Jeffrey Hedquist is back to give you another quip about keeping your advertising simple! Jeff has been a ‘guest writer‘ and now he’s a ‘regular’ one!
Jeff is primarily a ‘radio guy’ and writes about radio advertising, but almost every article he writes can be related to pretty much any advertising medium. Todays post has to do with making sure the first 5 seconds of your commercial is the most impactful. I’ll let Jeff explain…
Here’s a simple, but possibly painful test to perform on your radio script before you’ve produced it. Read the first 5 seconds of your commercial out loud to yourself or to members of your intended audience. Then stop and ask: “Would you continue to listen to this commercial?”
If your commercial is already produced, then play the first 5 seconds of the spot, put it on pause and ask the same question.
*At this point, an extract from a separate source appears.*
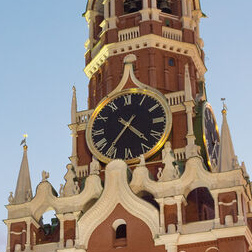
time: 4:36
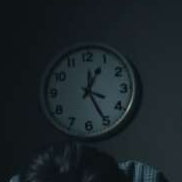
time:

If the answer is “No,” go back and re-write your opening “audio headline” so that it catches the attention of and intrigues listeners to stay, because if you don’t get them in the first few seconds, you won’t keep them for the rest of the commercial. If the answer is “Yes,” then go on to tell the rest of the story with an interesting middle and a strong ending.
That critical 5 second opening could be words, interesting voices, sound effects, music or any combination of those elements. It might be funny, poignant, shocking, intriguing, dramatic, or newsworthy, but make sure it’s relevant to the audience you want to reach as well as to the rest of the spot.
An attention getting opening that isn’t part of a story that develops in the following 10, 25 or 55 seconds will only confuse or irritate your listener. A relevant story that doesn’t have a strong opening won’t have any audience.
If you don’t capture them in the first 5 seconds, often the rest of the commercial is wasted time. When you do, you’re on your way to building rapport with the over-communicated audience.